→ Given text
┌────────

Tag Archives: constructivism

Our Competition Is Our Co-Operator: The new coopetition

16 Sep

The term coopetition has actually been around for quite some time, as strange as it may seem. Going back to at least the 1930s, the word was coined to capture the idea that those who we compete against are in fact our partners in developing technologies and processes. We may fight fiercely to protect our trade secrets and to differentiate ourselves from our competitors, but we all gain from new developments. Think Microsoft and Apple—the mouse, windows, directory systems, tablets, product design—both benefit from “stealing” from the other.

However, the idea of coopetition is just now having—or about to have—its moment in the world of knowledge management, workplace learning, organizational dynamism and professional development. In our connected, networked, decentralized world, the very notion of X vs. Y, Us vs. Them, Me vs. You is falling away. Whether we think this is good or bad is irrelevant—it simply is. (I happen to think it’s wonderful.)

Manuel Lima has a really interesting take on how the interconnected, leaderless network is expressed in the shift in visualizations from the paradigm of trees and hierarchies to meshes of interconnectivity: from the “Tree of Life” to the “Network of Life.” If you have 12 minutes, check it out:

The point is that we are not insulated in our working groups, departments, organizations or the few professional colleagues who we happen to meet at annual conferences. We should seek out peers, experts and diverse members of our networks throughout our industry and across the globe. A widget manufacturer, a financial consultant or an electrician can and should learn as much from “competing” organizations as from the coworkers they see every day. We should constantly forage for innovations, learning and insights—the essence of modern work—across our networks. This is especially true of our supposed competitors.

We all improve together when we cooperate through open sharing and knowledge transfer. Coopetition requires a new mindset for our organizations. Individual workers are transitory, taking their expertise with them from workplace to workplace. Institutional memory becomes less important than mining the networks for functional knowledge that may or may not exist within the walls of a particular company.

└────────

→ Provided data
┌────────

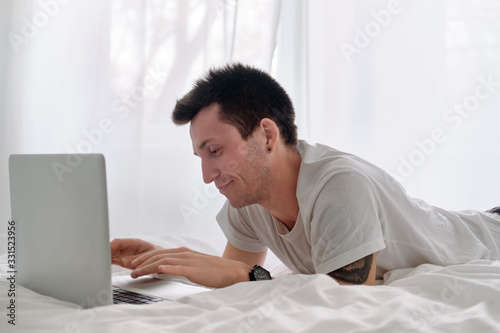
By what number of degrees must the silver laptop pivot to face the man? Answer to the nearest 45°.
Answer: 0° — it already faces them

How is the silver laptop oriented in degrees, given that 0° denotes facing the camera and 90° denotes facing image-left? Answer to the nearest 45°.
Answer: approximately 225°
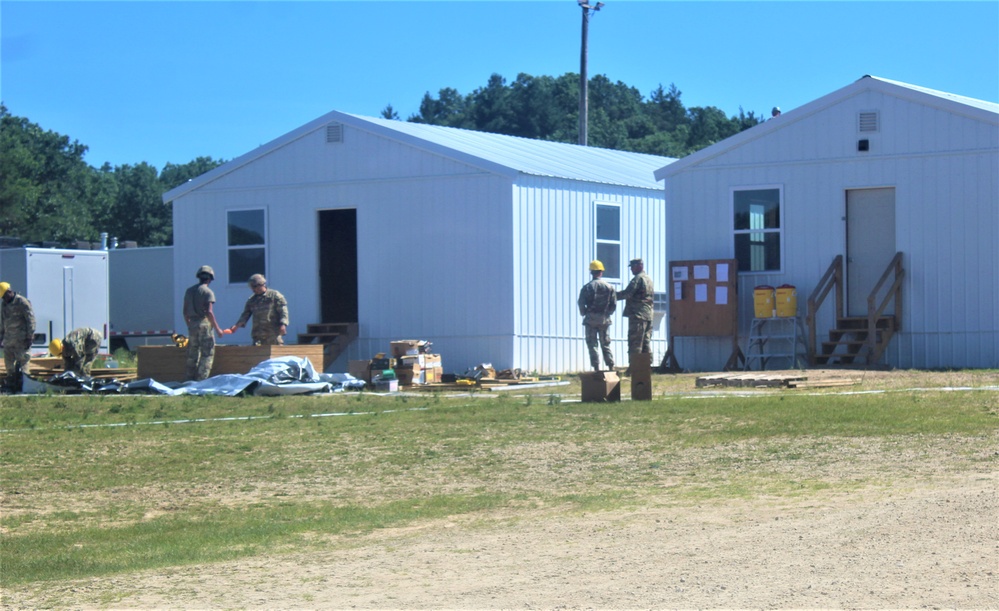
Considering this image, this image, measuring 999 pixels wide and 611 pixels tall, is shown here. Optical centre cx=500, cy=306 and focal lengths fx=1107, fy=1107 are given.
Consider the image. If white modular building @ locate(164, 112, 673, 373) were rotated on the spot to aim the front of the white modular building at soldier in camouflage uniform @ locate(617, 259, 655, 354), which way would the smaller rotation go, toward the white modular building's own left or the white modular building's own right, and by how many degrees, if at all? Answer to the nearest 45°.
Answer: approximately 90° to the white modular building's own left

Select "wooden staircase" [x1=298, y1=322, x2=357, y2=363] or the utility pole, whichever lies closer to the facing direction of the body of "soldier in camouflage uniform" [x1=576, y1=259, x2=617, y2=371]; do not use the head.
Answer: the utility pole

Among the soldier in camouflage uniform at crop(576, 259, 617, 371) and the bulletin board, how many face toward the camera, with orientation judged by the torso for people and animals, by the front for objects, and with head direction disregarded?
1

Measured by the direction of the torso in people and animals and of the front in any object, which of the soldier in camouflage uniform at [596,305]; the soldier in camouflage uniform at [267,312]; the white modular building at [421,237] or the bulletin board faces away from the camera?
the soldier in camouflage uniform at [596,305]

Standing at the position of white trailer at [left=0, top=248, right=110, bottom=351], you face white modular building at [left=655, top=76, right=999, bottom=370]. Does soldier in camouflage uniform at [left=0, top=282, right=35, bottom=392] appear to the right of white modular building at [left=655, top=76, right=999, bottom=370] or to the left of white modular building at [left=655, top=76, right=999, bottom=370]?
right

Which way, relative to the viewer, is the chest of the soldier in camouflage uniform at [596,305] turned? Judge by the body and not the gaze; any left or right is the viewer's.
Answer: facing away from the viewer

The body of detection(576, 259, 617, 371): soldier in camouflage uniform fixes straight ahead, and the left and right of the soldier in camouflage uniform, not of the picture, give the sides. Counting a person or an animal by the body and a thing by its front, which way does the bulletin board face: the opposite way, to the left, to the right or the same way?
the opposite way

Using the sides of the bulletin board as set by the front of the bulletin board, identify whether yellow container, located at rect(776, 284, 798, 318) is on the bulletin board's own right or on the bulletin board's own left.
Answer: on the bulletin board's own left

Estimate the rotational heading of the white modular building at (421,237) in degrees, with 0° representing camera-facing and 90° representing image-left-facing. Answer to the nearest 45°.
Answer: approximately 45°

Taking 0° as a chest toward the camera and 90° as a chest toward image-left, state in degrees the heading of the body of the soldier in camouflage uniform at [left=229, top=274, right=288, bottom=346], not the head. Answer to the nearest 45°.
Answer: approximately 45°

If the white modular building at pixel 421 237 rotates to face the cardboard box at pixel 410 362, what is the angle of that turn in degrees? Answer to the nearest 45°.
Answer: approximately 45° to its left
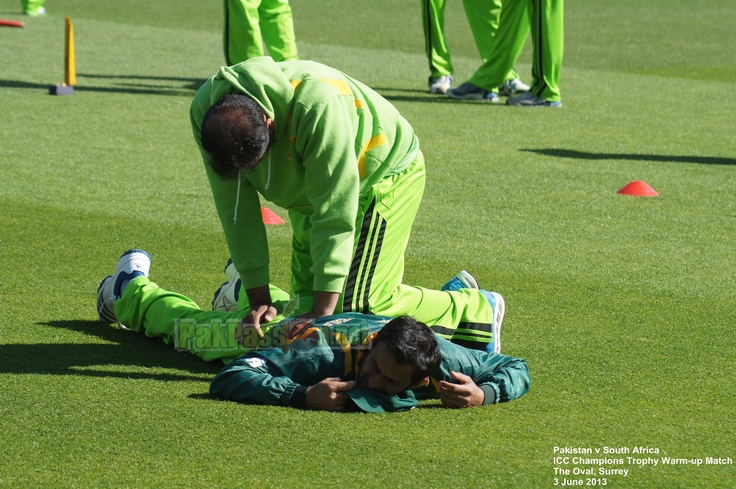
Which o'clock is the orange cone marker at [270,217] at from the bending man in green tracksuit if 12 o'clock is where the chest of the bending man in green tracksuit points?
The orange cone marker is roughly at 4 o'clock from the bending man in green tracksuit.

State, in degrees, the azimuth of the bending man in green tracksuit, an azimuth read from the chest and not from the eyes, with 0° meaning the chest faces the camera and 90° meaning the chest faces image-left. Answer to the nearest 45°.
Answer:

└────────

→ Tasks and exercises
1: Please rewrite the paragraph of the coopetition post that begins "The point is that we are not insulated" as a short bulleted list that keeps its main facts.
2: Write the next part of the coopetition post, picking up right after its final sentence.

→ Numbered answers
1:
- We are not insulated in our working groups, departments, organizations, or among the few colleagues we meet at annual conferences.
- We should seek out peers, experts, and diverse members of our networks across our industry and the globe.
- A widget manufacturer, financial consultant, or electrician can learn as much from "competing" organizations as from everyday coworkers.
- We should constantly forage across our networks for innovations, learning, and insights, which are the essence of modern work.
- This applies especially to our supposed competitors.

2:
The rising tide of shared knowledge and strengthening networks through coopetition really does raise all in our flotilla of ideas.

The lesson: Learn through the diversity of our competitors. In my next post I’ll share some ways to achieve that openness to learning that builds coopetition.

What We’re Missing When Discussing MOOCs: Unintended intentions

20 Aug

There is much talk about MOOCs already, so I needn’t rehash the pros, cons, exemplars and far-more-common horrors as MOOCs reach their fifth birthday. MOOCs for fun, for hobby, for education, for egalitarianism—even MOOCs for corporate purposes and MOOCs for profit. And yes, (Silly Rabbit!) MOOCs for kids!

MOOC completion rates, in the mid-single digits last I saw, get a lot of press. What an uninspired question! But what I have read very little of, and to me is the most interesting question, is why do people sign up for MOOCs in the first place?

Put another way: What are people’s intent when they sign up for a MOOC? If we can begin to capture that, those of us in the learning game might be on to something.

Joining a MOOC is a nearly perfect moment of good intentions. How can we harness that?

Joining a MOOC is a nearly perfect moment of good intentions. How can we harness that?

Millions have taken the time to peruse course offerings, register for a class and attend the first session or two—at least until they are asked to complete tasks and participate in online groups. That is no small act. Those millions are hungry for learning of one kind or another, demonstrated by the act of choosing and signing up.

Is it for hobby? Professional development? Work-related skills? Life skills? Intellectual curiosity? Social pressure (“You’ve never read Moby Dick!?”)? If MOOCs fail to fill most of those hungry minds, that’s a golden opportunity lost.

People want to learn. We yearn for new knowledge, desire (sometimes require) new skills. What if we could offer our people—that is, the folks for whom learning is our responsibility—a vast array of choice, but direct them to learn it in ways that they can actually be successful? When I (and many others) talk about self-directed learning, this is where my imagination runs.

Get our folks to understand that the content they need to learn just about anything and acquire many skills they may lack is there at their fingertips. What an age we live in! They just need the skill to see it, use it, learn it, share it, connect to others through it, incorporate it, grok it. The world is our MOOC, and we can all be our own instructor.

Our jobs need to shift to where we are the facilitators and coaches of self-directed learning, breaking down learning into systems and practices they’ll want to complete … eventually realizing that learning is an ongoing process of their own design that never is complete.

Completion rates? That’s the wrong question! Intention rates? That’s where we need to direct our efforts. Where there is intent to learn, there is shell waiting to be cracked. Where there may even be no intent, there is opportunity to introduce curiosity and growth.

Can you MOOC it, man?!

From Auckland, a charge to curate

24 Jul

Nigel Young, a professional colleague via my Twitter PLN, pointed me to a live broadcast from eLearnz 2015, a New Zealand eLearning conference that I could watch while at my desk in Portland, Oregon. Randomly, and quite fortunately, I saw some of Nigel Paine’s remarks. (A classic case of serendipity, but that’s a topic for another time!)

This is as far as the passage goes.